The cook came to my mom and told her what had happened and told my mom that he was scared and wanted to slip out the back and go home to his family to protect them and himself if needed. My mom agreed, not really understanding the gravity of the situation, she went back to work tending to the fry cook position herself. There was an ABC Board man in the Roadhouse that evening, because he was one of my mom’s good friends. Ed was the ABC Board man’s name. Ed called for back up because he had a feeling and sure enough, Ed was right. Ed suggested to my mom that she make sure her children were not in the restaurant. Mom came to the back where the “Coloreds” were served because it was in "the back" that my sister and I hung out. My mom told us to go to the cabin. Now. We did so quickly because we could sense the anxiety in her voice.

Within an hour there were screeching tires and revving engines with several vehicles surrounding the 331 Roadhouse. In those vehicles there were men with their heads covered with white sacks and those men were yelling and shouting awful obscenities. People were scattering everywhere as we watched from the cabin. Several of those hooded men got out of their trucks and erected a cross right next to the gas tanks and set it on fire. Lucky for us, and many other people Ed from the ABC Board ran out and began yelling that other ABC officers were on the way and the hooded men, yelling back, got in their cars and trucks and sped away. Ed put out the burning cross and it felt like there was no air for any of us to breathe!

 (Google image no credit found)

My mom came to the cabin to check on us and took us back to the Roadhouse with her for a bit to keep and eye on us while she and others cleaned up which included taking down the partially burned cross in addition to gathering what was left of any nerve they may have had. I was filled with confusion and fear and a huge lack of understanding.
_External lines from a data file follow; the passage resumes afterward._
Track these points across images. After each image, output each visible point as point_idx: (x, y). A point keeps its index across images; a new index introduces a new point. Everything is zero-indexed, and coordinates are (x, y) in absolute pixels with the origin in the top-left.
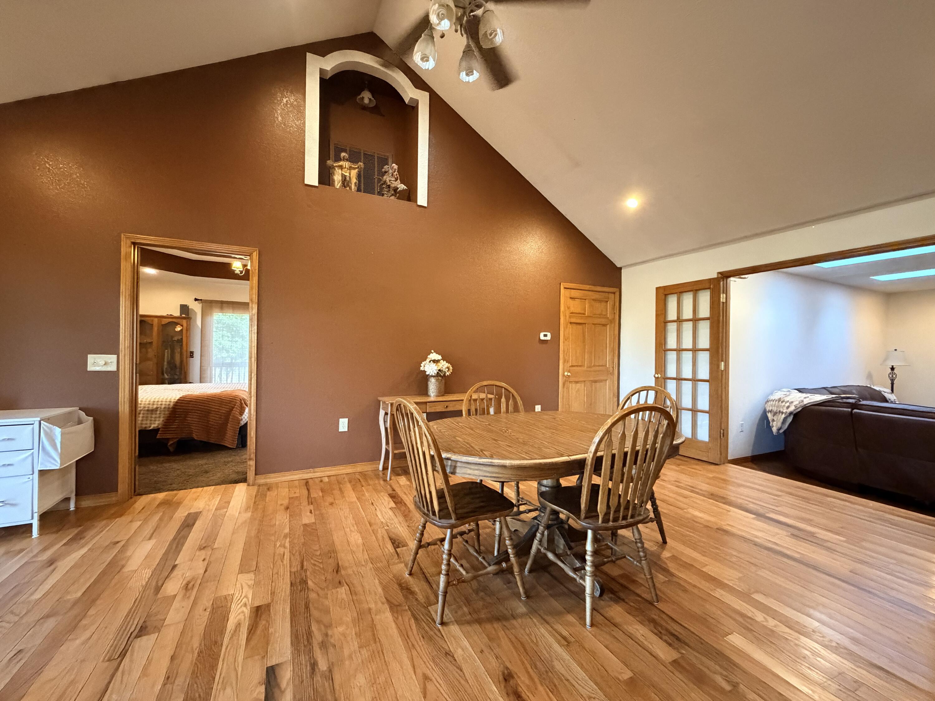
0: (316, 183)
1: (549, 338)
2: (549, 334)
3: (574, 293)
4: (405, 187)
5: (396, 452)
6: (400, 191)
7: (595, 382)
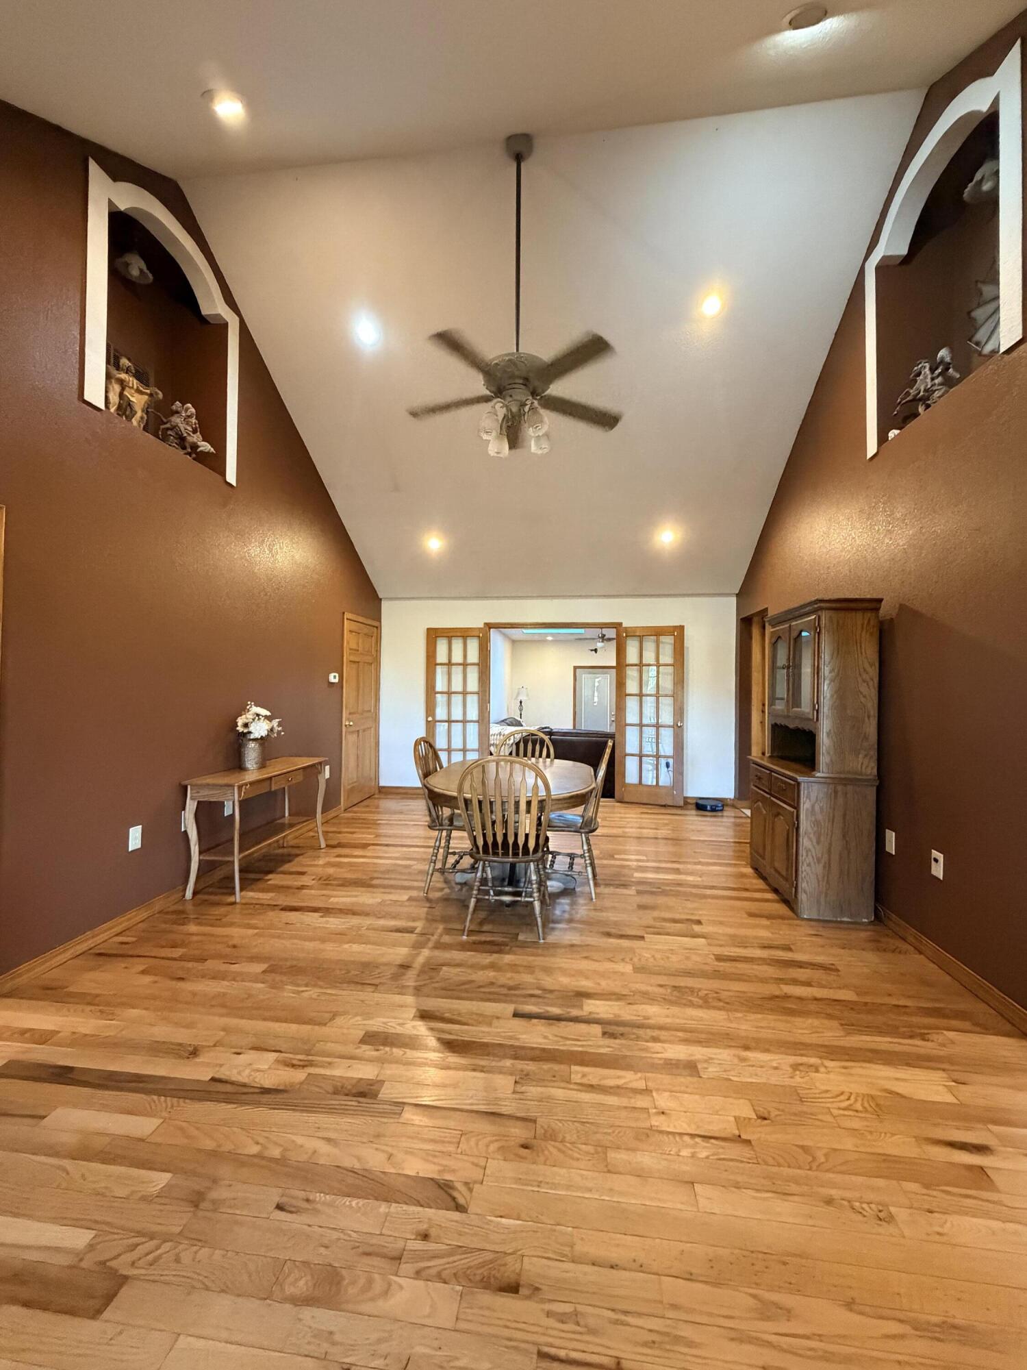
1: (336, 680)
4: (212, 450)
6: (201, 451)
7: (365, 730)
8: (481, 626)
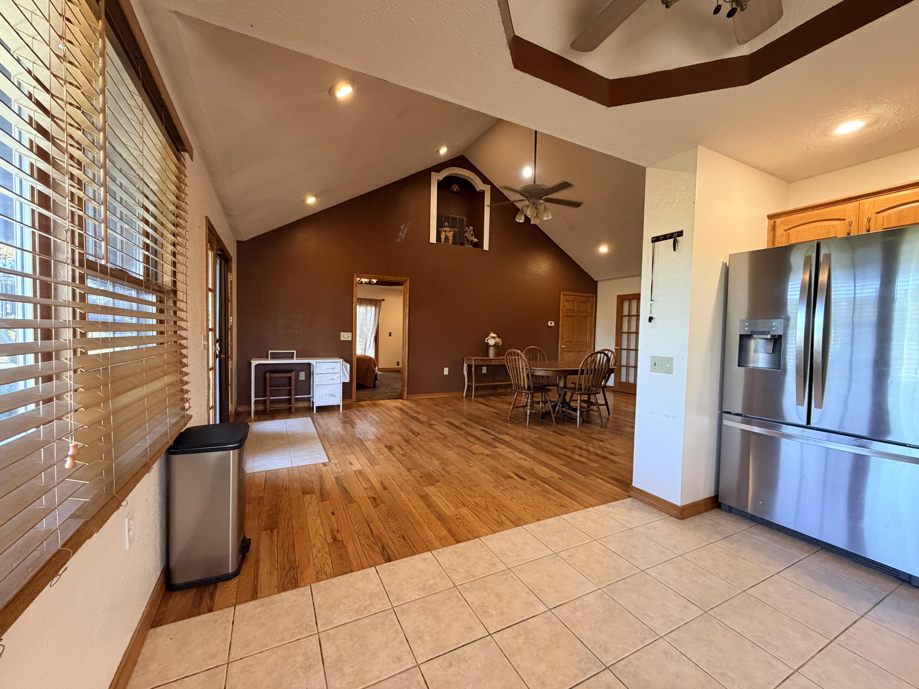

I could not understand why anyone would want to burn Jesus’ cross. I could not understand why anyone would want to dress up like it was Halloween and scare my mom and other people. None of anything I saw or thought I saw made any sense and you know what? To this day, none of what happened that night makes sense for there never was any sense used. That night opened up a window I had never looked through and that was the window into a world where people could be deliberately hateful and harmful to people based on nothing but the color of skin. I began to worry about my moles because my moles where the same color as my friends who used the back entrance of the Roadhouse. My moles were the same color as my friends who played in the backwoods with me. I lived a life of fear after that. Fear that at any moment someone could take something good away and make it bad.
Life was a bit different around the Roadhouse after that night. The ABC officers posted someone there everyday for awhile because of what had happened and also because the Freedom Riders were on their way to Montgomery and beyond and you know the commotion the Freedom Riders caused. They caused a commotion that I am grateful for because of their bravery and the bravery of many souls our world changed a bit. The world needed to change from the world I witnessed to a world where a person is accepted for the simply fact that they are human and that has nothing to do with the color of skin.

*Scout Finch from To Kill A Mockingbird

And as a side note ~ My older sister who was with me that night married one of the KKK member’s sons.